At such moments, Dan captures something important about the essence of America. Insofar as the “brutal Afghan winter” has any objective reality at all, all it means is that the key highway to Pakistan runs through some pretty high elevations, and has a tendency to get snowbound and impassable. Whether it needs to get quite so impassable is another matter. I like the Afghans, God bless ‘em, but honestly it doesn’t speak well for a culture to have lived in the same place for thousands of years and never got around to inventing the snowplow.

During the Afghan campaign, an Internet wag, Glenn Crawford, deftly summed up the different cultural approaches to unpromising climate - in this instance between the bleak Afghan plain and Nevada. Third World solution: eke a living out of the desert. American solution: “Viva Las Vegas!” One wouldn’t commend a den of gambling and fornication to every spot on earth, but, driving through the Sunni Triangle, I couldn’t help feeling the history of the Middle East would have been a little different if smack in the middle of the Arabian desert you could have seen Wayne Newton with full supporting orchestra. It would be to Afghanistan’s benefit if someone opened a ski resort, and made the brutal Afghan winter pay its way.

That’s what the Thais did: they made Phuket and Phi Phi Island the preferred vacation resorts for millions of westerners. Economic reality dictates that poor people wind up providing services for richer people: in Mississippi, they work in Wal-Mart; in China, they manufacture stuff for Wal-Mart; in Sri Lanka, they make the brassieres for virtually every breast in the United Kingdom; in Thailand, they pour your banana daquiris; in Afghanistan, they grow poppies. There are worse things than luxury tourism.
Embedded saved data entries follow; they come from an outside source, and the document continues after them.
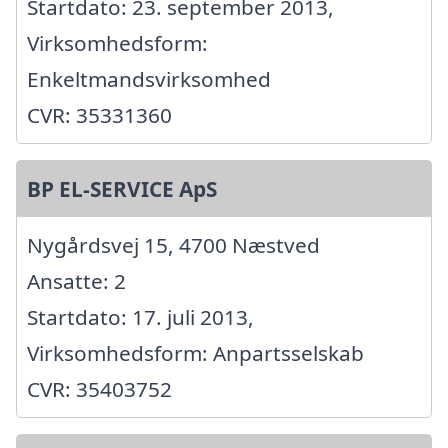
Startdato: 23. september 2013,
Virksomhedsform:
Enkeltmandsvirksomhed
CVR: 35331360
BP EL-SERVICE ApS
Nygårdsvej 15, 4700 Næstved
Ansatte: 2
Startdato: 17. juli 2013,
Virksomhedsform: Anpartsselskab
CVR: 35403752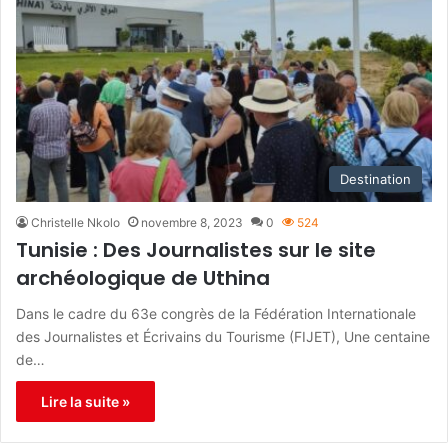
Destination
Christelle Nkolo
novembre 8, 2023
0
524
Tunisie : Des Journalistes sur le site
archéologique de Uthina
Dans le cadre du 63e congrès de la Fédération Internationale
des Journalistes et Écrivains du Tourisme (FIJET), Une centaine
de…
Lire la suite »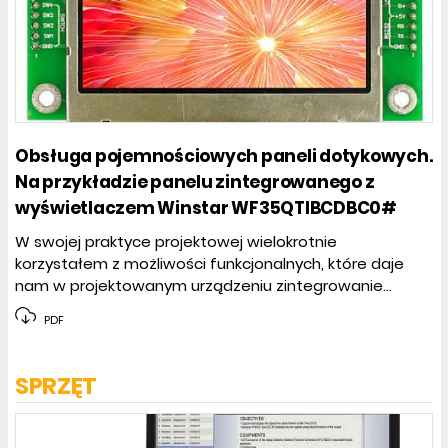
Obsługa pojemnościowych paneli dotykowych.
Na przykładzie panelu zintegrowanego z
wyświetlaczem Winstar WF35QTIBCDBC0#
W swojej praktyce projektowej wielokrotnie
korzystałem z możliwości funkcjonalnych, które daje
nam w projektowanym urządzeniu zintegrowanie...
PDF
SPRZĘT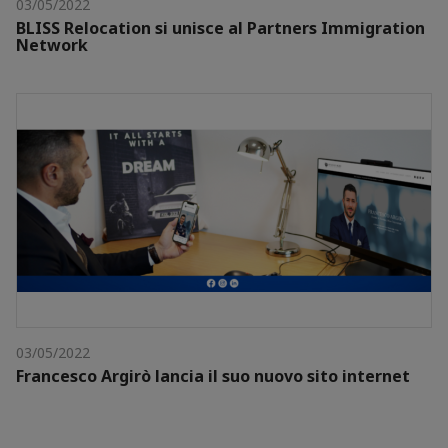
03/05/2022
BLISS Relocation si unisce al Partners Immigration
Network
03/05/2022
Francesco Argirò lancia il suo nuovo sito internet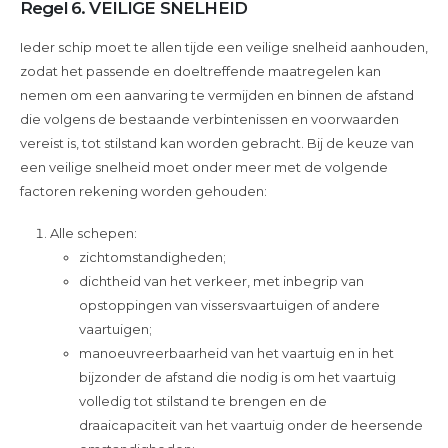
Regel 6. VEILIGE SNELHEID
Ieder schip moet te allen tijde een veilige snelheid aanhouden,
zodat het passende en doeltreffende maatregelen kan
nemen om een aanvaring te vermijden en binnen de afstand
die volgens de bestaande verbintenissen en voorwaarden
vereist is, tot stilstand kan worden gebracht. Bij de keuze van
een veilige snelheid moet onder meer met de volgende
factoren rekening worden gehouden:
Alle schepen:
zichtomstandigheden;
dichtheid van het verkeer, met inbegrip van
opstoppingen van vissersvaartuigen of andere
vaartuigen;
manoeuvreerbaarheid van het vaartuig en in het
bijzonder de afstand die nodig is om het vaartuig
volledig tot stilstand te brengen en de
draaicapaciteit van het vaartuig onder de heersende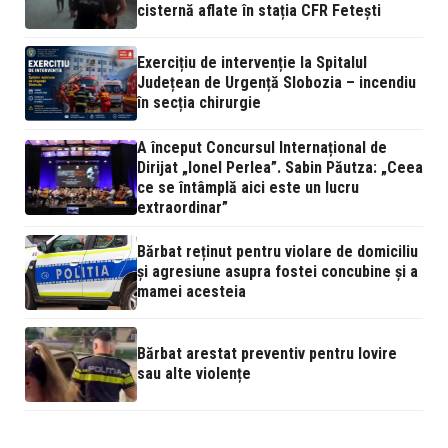
cisternă aflate în stația CFR Fetești
Exercițiu de intervenție la Spitalul
Județean de Urgență Slobozia – incendiu
în secția chirurgie
A început Concursul Internațional de
Dirijat „Ionel Perlea”. Sabin Păutza: „Ceea
ce se întâmplă aici este un lucru
extraordinar”
Bărbat reținut pentru violare de domiciliu
și agresiune asupra fostei concubine și a
mamei acesteia
Bărbat arestat preventiv pentru lovire
sau alte violențe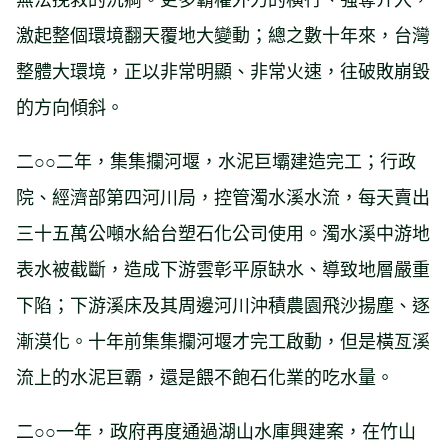
激起整個環境翻天覆地大變動；總之數十年來，台灣
整體大環境，正以非常明顯、非常火速，往破敗崩毀
的方向傾斜。
二○○二年，集集攔河堰，水泥巨壩建造完工；行政
院、經濟部第四河川局，控管濁水溪水流，每天賣出
三十五萬公噸水給台塑石化公司使用。濁水溪中游地
表水被截斷，造成下游雲彰平原缺水、導致地層嚴重
下陷；下游溪床及其周邊河川沖積農園飛沙揚塵、逐
漸漠化。十年前集集攔河堰才完工啟動，但是橫亙溪
流上的水泥巨霸，還是餵不飽石化業的吃水量。
二○○一年，政府再度通過湖山水庫興建案，在竹山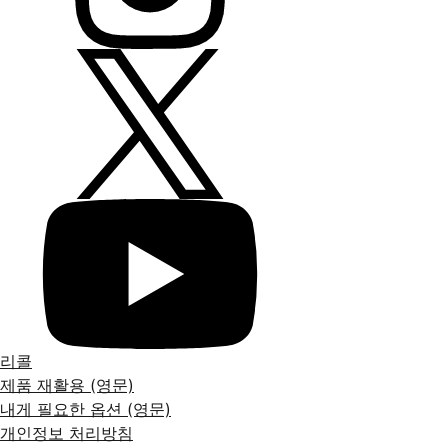
리콜
제품 재활용 (영문)
내게 필요한 옵션 (영문)
개인정보 처리방침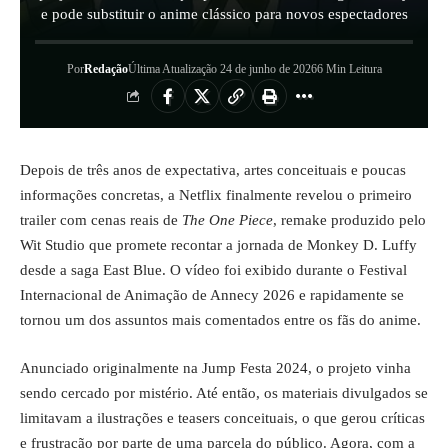
e pode substituir o anime clássico para novos espectadores
Por
Redação
Última Atualização 24 de junho de 2026
6 Min Leitura
Depois de três anos de expectativa, artes conceituais e poucas
informações concretas, a Netflix finalmente revelou o primeiro
trailer com cenas reais de
The One Piece
, remake produzido pelo
Wit Studio que promete recontar a jornada de Monkey D. Luffy
desde a saga East Blue. O vídeo foi exibido durante o Festival
Internacional de Animação de Annecy 2026 e rapidamente se
tornou um dos assuntos mais comentados entre os fãs do anime.
Anunciado originalmente na Jump Festa 2024, o projeto vinha
sendo cercado por mistério. Até então, os materiais divulgados se
limitavam a ilustrações e teasers conceituais, o que gerou críticas
e frustração por parte de uma parcela do público. Agora, com a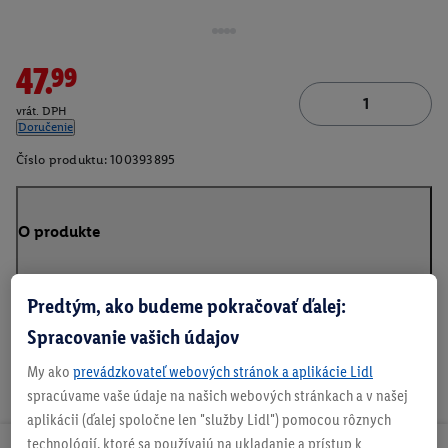
47.99
vrát. DPH
Doručenie
Číslo produktu:
100393895
O produkte
Predtým, ako budeme pokračovať ďalej:
Spracovanie vašich údajov
My ako
prevádzkovateľ webových stránok a aplikácie Lidl
spracúvame vaše údaje na našich webových stránkach a v našej
aplikácii (ďalej spoločne len "služby Lidl") pomocou rôznych
technológií, ktoré sa používajú na ukladanie a prístup k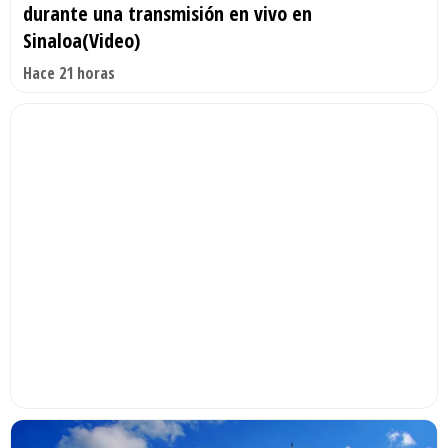
durante una transmisión en vivo en
Sinaloa(Video)
Hace 21 horas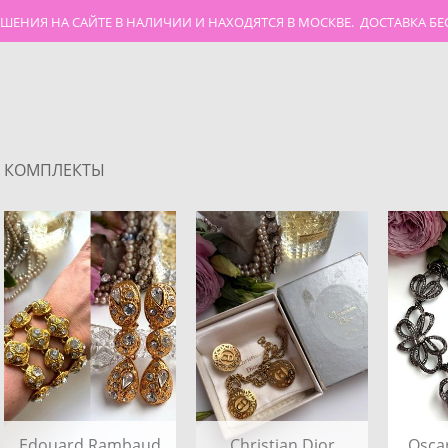
АШЕНИЯ НА САЙТЕ В НАЛИЧИИ И НАХОДЯТСЯ В МОСКВЕ. ДОСТАВКА Б
КОМПЛЕКТЫ
Edouard Rambaud
Christian Dior
Oscar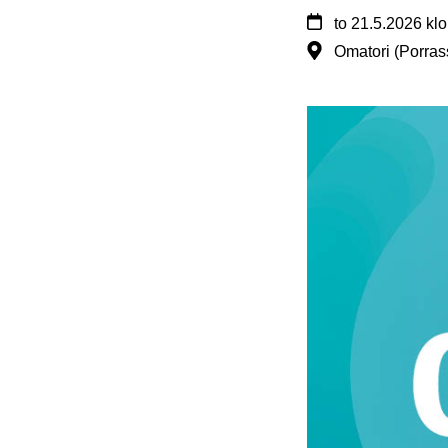
to
21.5.2026
klo
Omatori (Porrass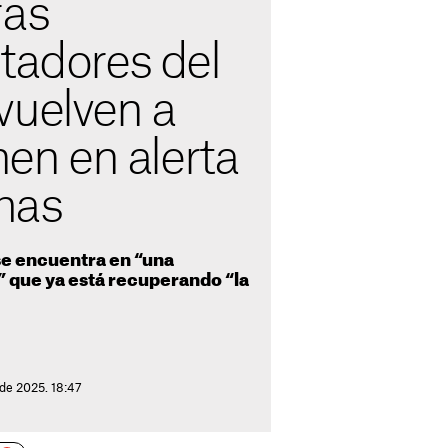
ras
tadores del
vuelven a
nen en alerta
imas
se encuentra en “una
” que ya está recuperando “la
 de 2025. 18:47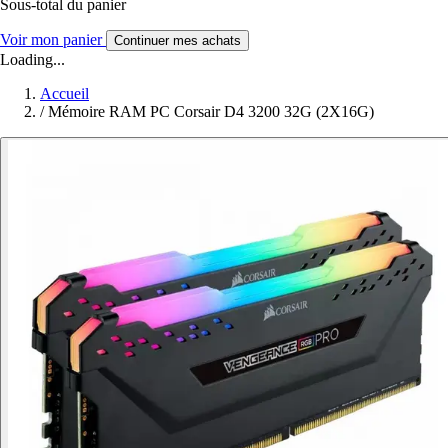
Sous-total du panier
Voir mon panier
Continuer mes achats
Loading...
Accueil
/
Mémoire RAM PC Corsair D4 3200 32G (2X16G)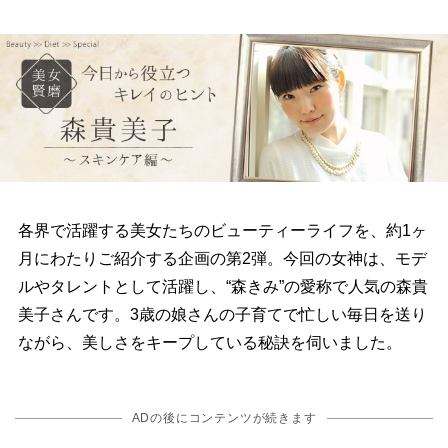
各界で活躍する美女たちのビューティーライフを、約1ヶ
月にわたりご紹介する企画の第2弾。今回の女神は、モデ
ルやタレントとして活躍し、“森きみ”の愛称で人気の森貴
美子さんです。3歳の娘さんの子育てで忙しい毎日を送り
ながら、美しさをキープしている秘訣を伺いました。
ADの後にコンテンツが続きます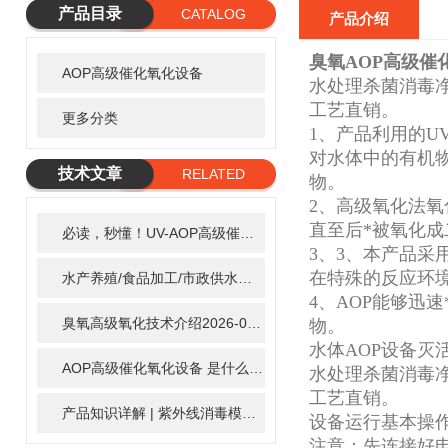
产品目录
CATALOG
产品介绍
臭氧AOP高级催
AOP高级催化氧化设备
水处理杀菌消毒净
工艺直销。
更多分类
1、产品利用的U
对水体中的有机
技术文章
RELATED
物。
ARTICLE
2、高级氧化法
直至后*被氧化成
必读，秒懂！UV-AOP高级催化氧化的核心作用机制详细拆解
2
3、3、本产品采
在特殊的反应环境
水产养殖/食品加工/市政供水全适配：自清洗紫外线消毒器应用场景全解析
4、AOP能够迅
臭氧高级氧化技术介绍
2026-02-27
物。
水体AOP设备灭活
AOP高级催化氧化设备 是什么？具体有那些应用？
2025-11-1
水处理杀菌消毒净
工艺直销。
产品知识详解 | 紫外线消毒模块
2024-01-16
设备运行基本操
注意：先连接好电源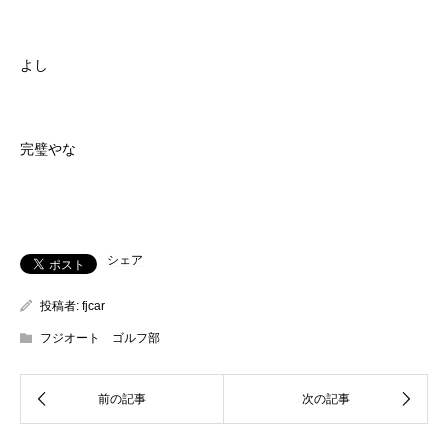
よし
完璧やな
シェア
投稿者:
fjcar
フジオート ゴルフ部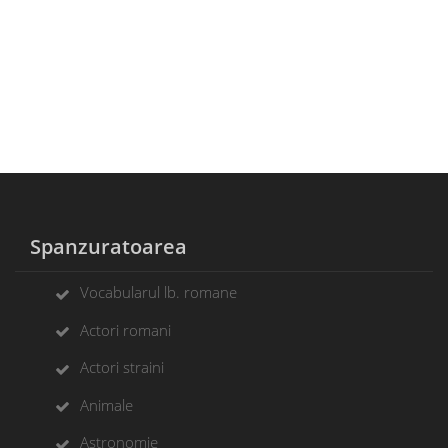
Spanzuratoarea
Vocabularul lb. romane
Actori romani
Actori straini
Animale
Astronomie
To demand, as Mr Ferrando does, that Thai beaches remain free of “commercialism” is to demand that the Thai people stay poor and dependent.

“The Earth Is Your Mother” is eco-babble. The Eighth Psalm gets a lot closer to the truth: “What is man that thou art mindful of him…? Thou madest him to have dominion over the works of thy hands…”

Just so. We’re not here to be cowed by the environment. Rebuild the resorts in Phuket. And open one in the Hindu Kush.